**ACTIVITY:**
The pictures do not belong in the copy. Restate all of the records word for word.

**Data excerpts:**
* * *

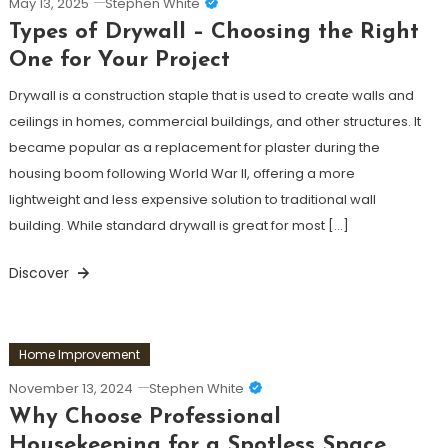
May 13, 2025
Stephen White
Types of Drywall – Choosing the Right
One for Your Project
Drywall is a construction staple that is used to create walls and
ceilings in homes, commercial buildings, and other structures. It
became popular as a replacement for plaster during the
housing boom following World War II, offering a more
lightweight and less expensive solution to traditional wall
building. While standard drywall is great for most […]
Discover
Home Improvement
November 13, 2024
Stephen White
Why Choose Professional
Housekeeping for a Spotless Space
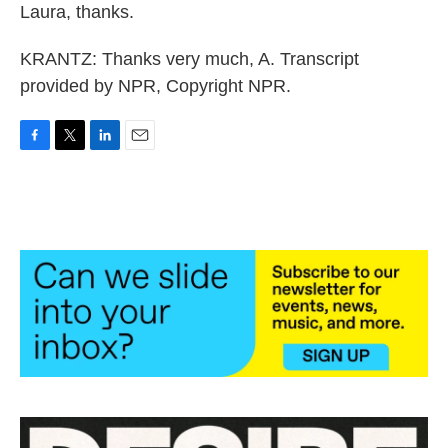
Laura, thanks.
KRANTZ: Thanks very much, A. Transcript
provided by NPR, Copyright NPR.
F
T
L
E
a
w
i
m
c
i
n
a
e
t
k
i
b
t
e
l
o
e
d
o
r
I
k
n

* * *

**RESPONSE BOX:**
May 13, 2025
Stephen White
Types of Drywall – Choosing the Right
One for Your Project
Drywall is a construction staple that is used to create walls and
ceilings in homes, commercial buildings, and other structures. It
became popular as a replacement for plaster during the
housing boom following World War II, offering a more
lightweight and less expensive solution to traditional wall
building. While standard drywall is great for most […]
Discover
Home Improvement
November 13, 2024
Stephen White
Why Choose Professional
Housekeeping for a Spotless Space
Laura, thanks.
KRANTZ: Thanks very much, A. Transcript
provided by NPR, Copyright NPR.
F
T
L
E
a
w
i
m
c
i
n
a
e
t
k
i
b
t
e
l
o
e
d
o
r
I
k
n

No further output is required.